Work item
Exclude all pictures, then copy each of the records exactly as written.
== == ==
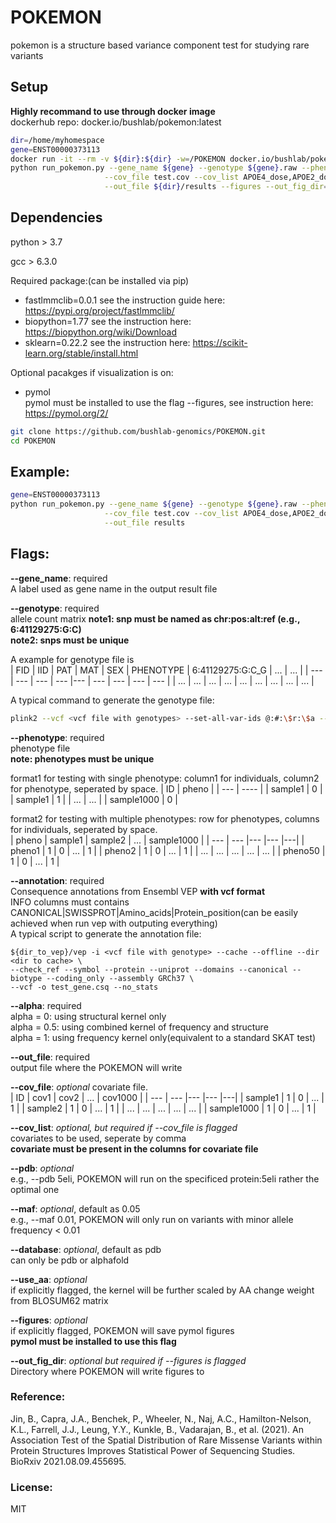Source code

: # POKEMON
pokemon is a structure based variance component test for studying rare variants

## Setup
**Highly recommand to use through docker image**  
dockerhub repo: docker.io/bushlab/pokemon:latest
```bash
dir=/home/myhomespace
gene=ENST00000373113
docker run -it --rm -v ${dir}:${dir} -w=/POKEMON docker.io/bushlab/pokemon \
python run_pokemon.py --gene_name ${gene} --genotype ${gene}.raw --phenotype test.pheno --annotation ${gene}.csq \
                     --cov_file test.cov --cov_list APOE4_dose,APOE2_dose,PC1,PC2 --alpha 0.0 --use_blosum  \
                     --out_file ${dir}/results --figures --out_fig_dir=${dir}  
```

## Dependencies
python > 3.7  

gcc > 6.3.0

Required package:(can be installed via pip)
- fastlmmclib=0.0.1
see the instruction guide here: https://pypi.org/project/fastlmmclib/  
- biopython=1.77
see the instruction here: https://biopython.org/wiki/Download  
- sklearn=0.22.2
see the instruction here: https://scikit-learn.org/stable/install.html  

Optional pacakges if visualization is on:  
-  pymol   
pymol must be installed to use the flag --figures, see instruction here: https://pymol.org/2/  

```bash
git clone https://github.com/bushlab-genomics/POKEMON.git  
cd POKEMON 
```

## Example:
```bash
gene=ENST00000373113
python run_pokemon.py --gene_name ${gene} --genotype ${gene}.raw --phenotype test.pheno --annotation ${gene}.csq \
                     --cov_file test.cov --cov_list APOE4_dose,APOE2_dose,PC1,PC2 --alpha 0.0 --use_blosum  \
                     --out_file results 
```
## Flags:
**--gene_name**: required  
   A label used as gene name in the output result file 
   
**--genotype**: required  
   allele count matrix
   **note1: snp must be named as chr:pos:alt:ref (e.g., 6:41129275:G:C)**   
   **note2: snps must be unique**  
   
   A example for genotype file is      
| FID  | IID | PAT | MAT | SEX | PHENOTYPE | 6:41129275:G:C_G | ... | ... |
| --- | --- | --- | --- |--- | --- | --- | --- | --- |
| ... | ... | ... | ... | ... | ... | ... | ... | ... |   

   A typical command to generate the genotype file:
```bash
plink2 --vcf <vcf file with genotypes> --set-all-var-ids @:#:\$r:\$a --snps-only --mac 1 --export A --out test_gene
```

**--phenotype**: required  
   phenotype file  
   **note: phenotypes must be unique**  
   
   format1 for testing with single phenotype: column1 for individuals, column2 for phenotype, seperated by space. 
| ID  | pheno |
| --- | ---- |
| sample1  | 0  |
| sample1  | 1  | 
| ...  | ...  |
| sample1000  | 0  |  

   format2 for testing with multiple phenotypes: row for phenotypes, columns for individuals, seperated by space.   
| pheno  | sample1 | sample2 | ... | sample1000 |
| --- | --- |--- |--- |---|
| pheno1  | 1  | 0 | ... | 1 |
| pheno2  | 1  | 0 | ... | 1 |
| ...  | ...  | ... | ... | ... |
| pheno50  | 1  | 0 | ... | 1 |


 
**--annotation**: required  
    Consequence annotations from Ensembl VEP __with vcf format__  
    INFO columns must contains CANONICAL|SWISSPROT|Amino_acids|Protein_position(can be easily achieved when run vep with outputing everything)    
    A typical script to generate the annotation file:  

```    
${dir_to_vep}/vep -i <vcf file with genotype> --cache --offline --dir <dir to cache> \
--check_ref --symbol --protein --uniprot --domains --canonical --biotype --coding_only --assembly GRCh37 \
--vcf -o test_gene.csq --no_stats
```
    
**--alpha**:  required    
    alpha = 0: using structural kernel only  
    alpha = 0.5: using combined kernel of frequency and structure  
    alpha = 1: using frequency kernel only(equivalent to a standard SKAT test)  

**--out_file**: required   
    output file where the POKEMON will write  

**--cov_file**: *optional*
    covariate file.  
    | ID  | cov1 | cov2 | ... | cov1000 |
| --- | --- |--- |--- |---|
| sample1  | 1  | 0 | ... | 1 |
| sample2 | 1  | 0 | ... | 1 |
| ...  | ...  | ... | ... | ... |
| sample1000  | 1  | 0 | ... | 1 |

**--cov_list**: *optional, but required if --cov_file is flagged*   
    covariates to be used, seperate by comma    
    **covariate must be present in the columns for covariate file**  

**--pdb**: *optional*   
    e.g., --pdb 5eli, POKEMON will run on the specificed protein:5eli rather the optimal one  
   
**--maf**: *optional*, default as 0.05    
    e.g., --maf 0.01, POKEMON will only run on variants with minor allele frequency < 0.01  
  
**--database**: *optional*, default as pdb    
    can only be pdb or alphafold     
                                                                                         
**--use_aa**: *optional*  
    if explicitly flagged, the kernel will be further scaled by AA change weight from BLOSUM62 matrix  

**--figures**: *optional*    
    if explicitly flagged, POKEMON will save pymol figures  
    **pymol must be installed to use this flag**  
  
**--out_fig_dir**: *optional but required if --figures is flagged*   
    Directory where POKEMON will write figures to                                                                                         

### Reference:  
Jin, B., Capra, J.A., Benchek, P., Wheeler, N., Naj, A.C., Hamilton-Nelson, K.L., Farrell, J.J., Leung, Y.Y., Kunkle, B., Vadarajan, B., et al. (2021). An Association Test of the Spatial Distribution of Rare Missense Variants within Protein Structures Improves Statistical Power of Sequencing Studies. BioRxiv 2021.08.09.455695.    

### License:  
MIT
== == ==
Final answer
Source code

: # POKEMON
pokemon is a structure based variance component test for studying rare variants

## Setup
**Highly recommand to use through docker image**  
dockerhub repo: docker.io/bushlab/pokemon:latest
```bash
dir=/home/myhomespace
gene=ENST00000373113
docker run -it --rm -v ${dir}:${dir} -w=/POKEMON docker.io/bushlab/pokemon \
python run_pokemon.py --gene_name ${gene} --genotype ${gene}.raw --phenotype test.pheno --annotation ${gene}.csq \
                     --cov_file test.cov --cov_list APOE4_dose,APOE2_dose,PC1,PC2 --alpha 0.0 --use_blosum  \
                     --out_file ${dir}/results --figures --out_fig_dir=${dir}  
```

## Dependencies
python > 3.7  

gcc > 6.3.0

Required package:(can be installed via pip)
- fastlmmclib=0.0.1
see the instruction guide here: https://pypi.org/project/fastlmmclib/  
- biopython=1.77
see the instruction here: https://biopython.org/wiki/Download  
- sklearn=0.22.2
see the instruction here: https://scikit-learn.org/stable/install.html  

Optional pacakges if visualization is on:  
-  pymol   
pymol must be installed to use the flag --figures, see instruction here: https://pymol.org/2/  

```bash
git clone https://github.com/bushlab-genomics/POKEMON.git  
cd POKEMON 
```

## Example:
```bash
gene=ENST00000373113
python run_pokemon.py --gene_name ${gene} --genotype ${gene}.raw --phenotype test.pheno --annotation ${gene}.csq \
                     --cov_file test.cov --cov_list APOE4_dose,APOE2_dose,PC1,PC2 --alpha 0.0 --use_blosum  \
                     --out_file results 
```
## Flags:
**--gene_name**: required  
   A label used as gene name in the output result file 
   
**--genotype**: required  
   allele count matrix
   **note1: snp must be named as chr:pos:alt:ref (e.g., 6:41129275:G:C)**   
   **note2: snps must be unique**  
   
   A example for genotype file is      
| FID  | IID | PAT | MAT | SEX | PHENOTYPE | 6:41129275:G:C_G | ... | ... |
| --- | --- | --- | --- |--- | --- | --- | --- | --- |
| ... | ... | ... | ... | ... | ... | ... | ... | ... |   

   A typical command to generate the genotype file:
```bash
plink2 --vcf <vcf file with genotypes> --set-all-var-ids @:#:\$r:\$a --snps-only --mac 1 --export A --out test_gene
```

**--phenotype**: required  
   phenotype file  
   **note: phenotypes must be unique**  
   
   format1 for testing with single phenotype: column1 for individuals, column2 for phenotype, seperated by space. 
| ID  | pheno |
| --- | ---- |
| sample1  | 0  |
| sample1  | 1  | 
| ...  | ...  |
| sample1000  | 0  |  

   format2 for testing with multiple phenotypes: row for phenotypes, columns for individuals, seperated by space.   
| pheno  | sample1 | sample2 | ... | sample1000 |
| --- | --- |--- |--- |---|
| pheno1  | 1  | 0 | ... | 1 |
| pheno2  | 1  | 0 | ... | 1 |
| ...  | ...  | ... | ... | ... |
| pheno50  | 1  | 0 | ... | 1 |


 
**--annotation**: required  
    Consequence annotations from Ensembl VEP __with vcf format__  
    INFO columns must contains CANONICAL|SWISSPROT|Amino_acids|Protein_position(can be easily achieved when run vep with outputing everything)    
    A typical script to generate the annotation file:  

```    
${dir_to_vep}/vep -i <vcf file with genotype> --cache --offline --dir <dir to cache> \
--check_ref --symbol --protein --uniprot --domains --canonical --biotype --coding_only --assembly GRCh37 \
--vcf -o test_gene.csq --no_stats
```
    
**--alpha**:  required    
    alpha = 0: using structural kernel only  
    alpha = 0.5: using combined kernel of frequency and structure  
    alpha = 1: using frequency kernel only(equivalent to a standard SKAT test)  

**--out_file**: required   
    output file where the POKEMON will write  

**--cov_file**: *optional*
    covariate file.  
    | ID  | cov1 | cov2 | ... | cov1000 |
| --- | --- |--- |--- |---|
| sample1  | 1  | 0 | ... | 1 |
| sample2 | 1  | 0 | ... | 1 |
| ...  | ...  | ... | ... | ... |
| sample1000  | 1  | 0 | ... | 1 |

**--cov_list**: *optional, but required if --cov_file is flagged*   
    covariates to be used, seperate by comma    
    **covariate must be present in the columns for covariate file**  

**--pdb**: *optional*   
    e.g., --pdb 5eli, POKEMON will run on the specificed protein:5eli rather the optimal one  
   
**--maf**: *optional*, default as 0.05    
    e.g., --maf 0.01, POKEMON will only run on variants with minor allele frequency < 0.01  
  
**--database**: *optional*, default as pdb    
    can only be pdb or alphafold     
                                                                                         
**--use_aa**: *optional*  
    if explicitly flagged, the kernel will be further scaled by AA change weight from BLOSUM62 matrix  

**--figures**: *optional*    
    if explicitly flagged, POKEMON will save pymol figures  
    **pymol must be installed to use this flag**  
  
**--out_fig_dir**: *optional but required if --figures is flagged*   
    Directory where POKEMON will write figures to                                                                                         

### Reference:  
Jin, B., Capra, J.A., Benchek, P., Wheeler, N., Naj, A.C., Hamilton-Nelson, K.L., Farrell, J.J., Leung, Y.Y., Kunkle, B., Vadarajan, B., et al. (2021). An Association Test of the Spatial Distribution of Rare Missense Variants within Protein Structures Improves Statistical Power of Sequencing Studies. BioRxiv 2021.08.09.455695.    

### License:  
MIT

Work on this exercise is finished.